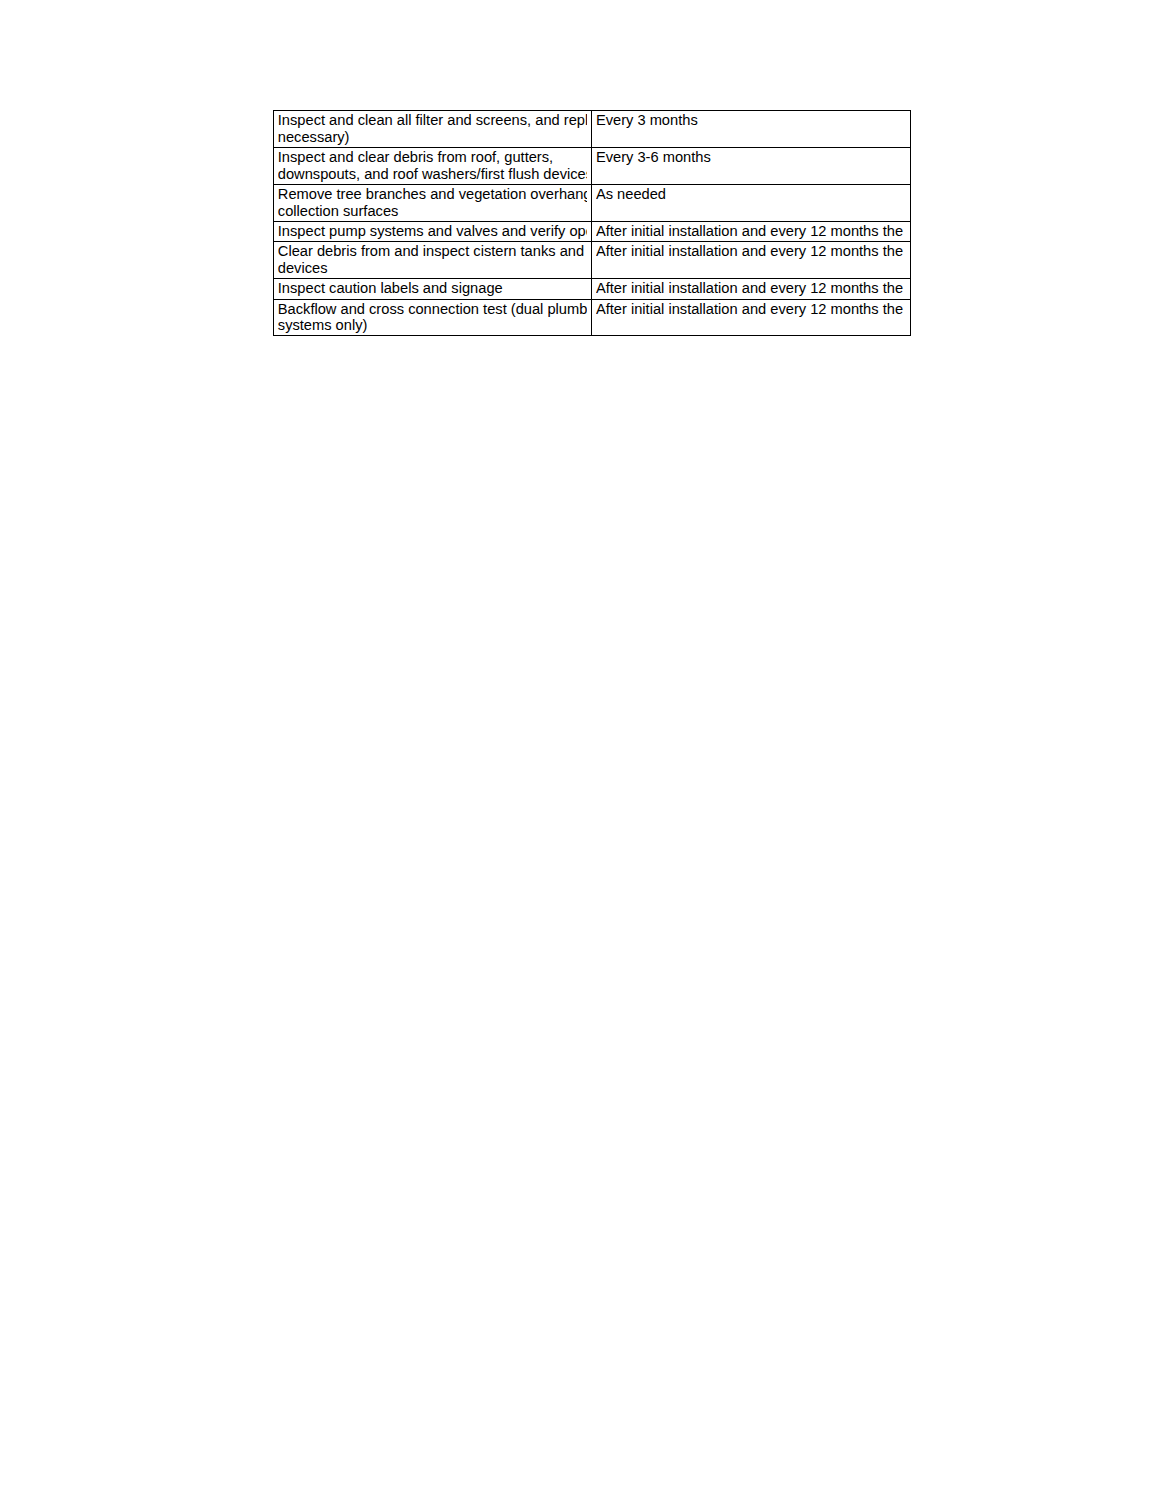| Inspect and clean all filter and screens, and repla necessary) | Every 3 months |
| Inspect and clear debris from roof, gutters, downspouts, and roof washers/first flush devices | Every 3-6 months |
| Remove tree branches and vegetation overhangi collection surfaces | As needed |
| Inspect pump systems and valves and verify ope | After initial installation and every 12 months the |
| Clear debris from and inspect cistern tanks and l devices | After initial installation and every 12 months the |
| Inspect caution labels and signage | After initial installation and every 12 months the |
| Backflow and cross connection test (dual plumbi systems only) | After initial installation and every 12 months the |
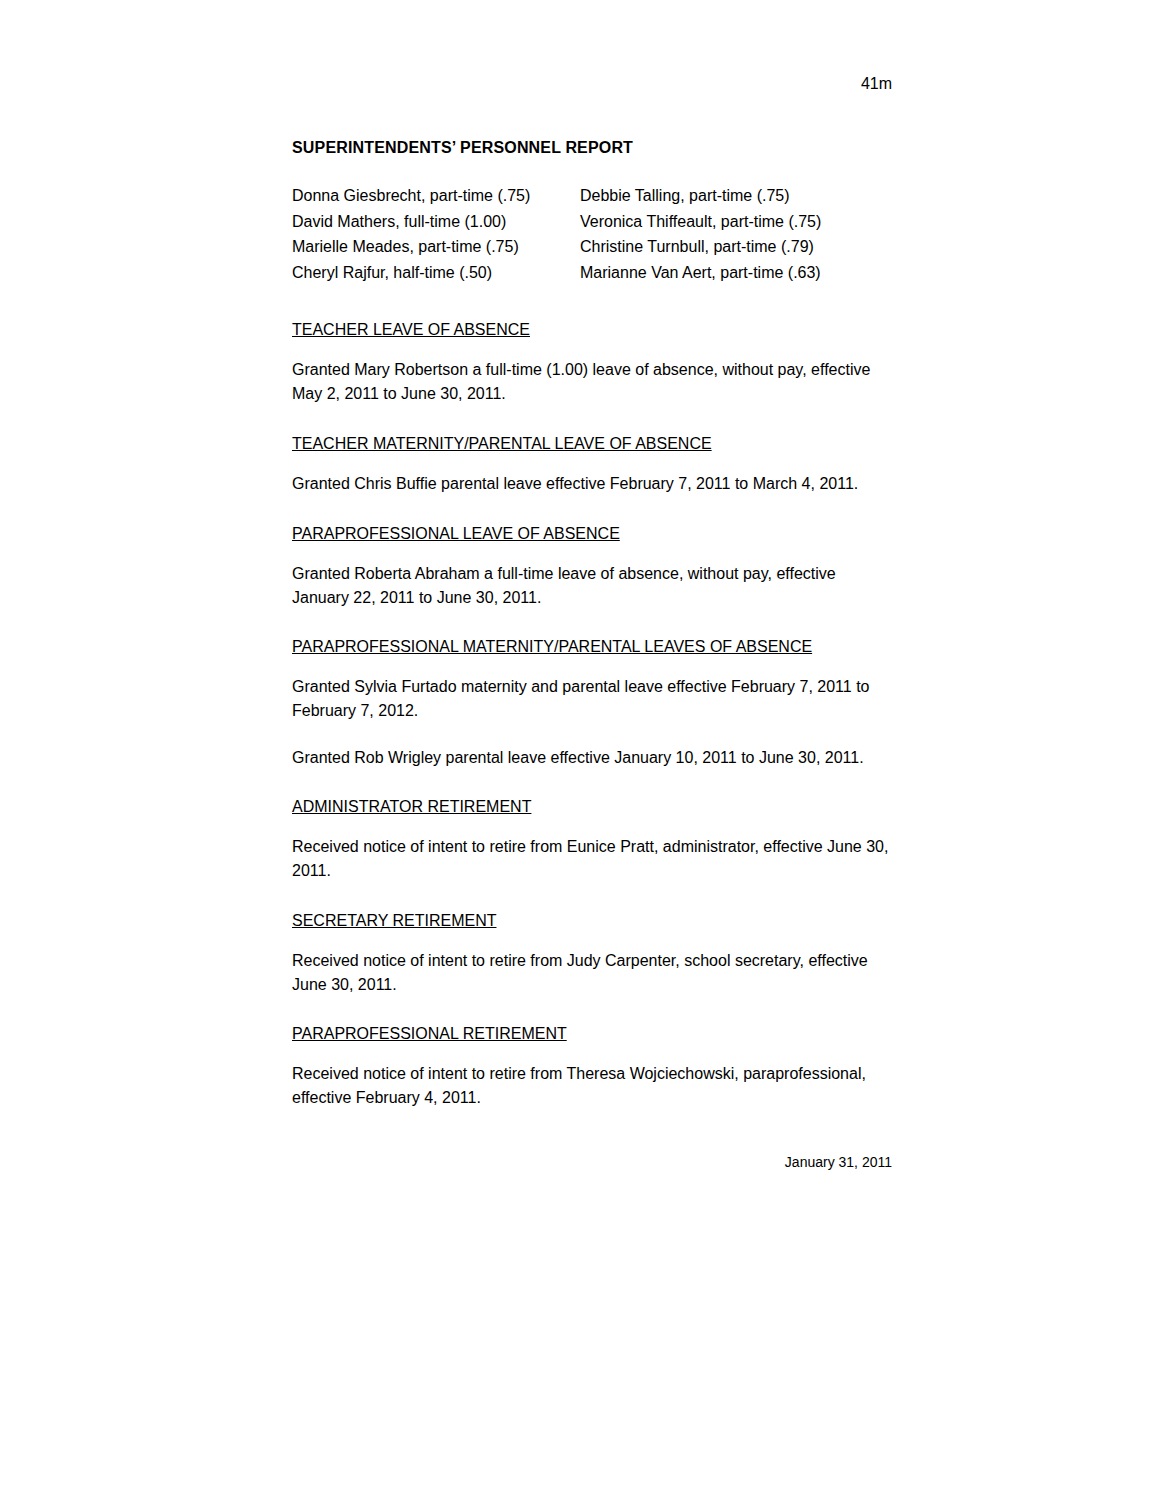41m
SUPERINTENDENTS’ PERSONNEL REPORT
| Donna Giesbrecht, part-time (.75) | Debbie Talling, part-time (.75) |
| David Mathers, full-time (1.00) | Veronica Thiffeault, part-time (.75) |
| Marielle Meades, part-time (.75) | Christine Turnbull, part-time (.79) |
| Cheryl Rajfur, half-time (.50) | Marianne Van Aert, part-time (.63) |
TEACHER LEAVE OF ABSENCE
Granted Mary Robertson a full-time (1.00) leave of absence, without pay, effective May 2, 2011 to June 30, 2011.
TEACHER MATERNITY/PARENTAL LEAVE OF ABSENCE
Granted Chris Buffie parental leave effective February 7, 2011 to March 4, 2011.
PARAPROFESSIONAL LEAVE OF ABSENCE
Granted Roberta Abraham a full-time leave of absence, without pay, effective January 22, 2011 to June 30, 2011.
PARAPROFESSIONAL MATERNITY/PARENTAL LEAVES OF ABSENCE
Granted Sylvia Furtado maternity and parental leave effective February 7, 2011 to February 7, 2012.
Granted Rob Wrigley parental leave effective January 10, 2011 to June 30, 2011.
ADMINISTRATOR RETIREMENT
Received notice of intent to retire from Eunice Pratt, administrator, effective June 30, 2011.
SECRETARY RETIREMENT
Received notice of intent to retire from Judy Carpenter, school secretary, effective June 30, 2011.
PARAPROFESSIONAL RETIREMENT
Received notice of intent to retire from Theresa Wojciechowski, paraprofessional, effective February 4, 2011.
January 31, 2011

____

## EXERCISE OBJECTIVE
Please reproduce the listing exactly, leaving out any pictures.

## RESULT FOR THIS TASK
| Inspect and clean all filter and screens, and repla necessary) | Every 3 months |
| Inspect and clear debris from roof, gutters, downspouts, and roof washers/first flush devices | Every 3-6 months |
| Remove tree branches and vegetation overhangi collection surfaces | As needed |
| Inspect pump systems and valves and verify ope | After initial installation and every 12 months the |
| Clear debris from and inspect cistern tanks and l devices | After initial installation and every 12 months the |
| Inspect caution labels and signage | After initial installation and every 12 months the |
| Backflow and cross connection test (dual plumbi systems only) | After initial installation and every 12 months the |
41m
SUPERINTENDENTS’ PERSONNEL REPORT
| Donna Giesbrecht, part-time (.75) | Debbie Talling, part-time (.75) |
| David Mathers, full-time (1.00) | Veronica Thiffeault, part-time (.75) |
| Marielle Meades, part-time (.75) | Christine Turnbull, part-time (.79) |
| Cheryl Rajfur, half-time (.50) | Marianne Van Aert, part-time (.63) |
TEACHER LEAVE OF ABSENCE
Granted Mary Robertson a full-time (1.00) leave of absence, without pay, effective May 2, 2011 to June 30, 2011.
TEACHER MATERNITY/PARENTAL LEAVE OF ABSENCE
Granted Chris Buffie parental leave effective February 7, 2011 to March 4, 2011.
PARAPROFESSIONAL LEAVE OF ABSENCE
Granted Roberta Abraham a full-time leave of absence, without pay, effective January 22, 2011 to June 30, 2011.
PARAPROFESSIONAL MATERNITY/PARENTAL LEAVES OF ABSENCE
Granted Sylvia Furtado maternity and parental leave effective February 7, 2011 to February 7, 2012.
Granted Rob Wrigley parental leave effective January 10, 2011 to June 30, 2011.
ADMINISTRATOR RETIREMENT
Received notice of intent to retire from Eunice Pratt, administrator, effective June 30, 2011.
SECRETARY RETIREMENT
Received notice of intent to retire from Judy Carpenter, school secretary, effective June 30, 2011.
PARAPROFESSIONAL RETIREMENT
Received notice of intent to retire from Theresa Wojciechowski, paraprofessional, effective February 4, 2011.
January 31, 2011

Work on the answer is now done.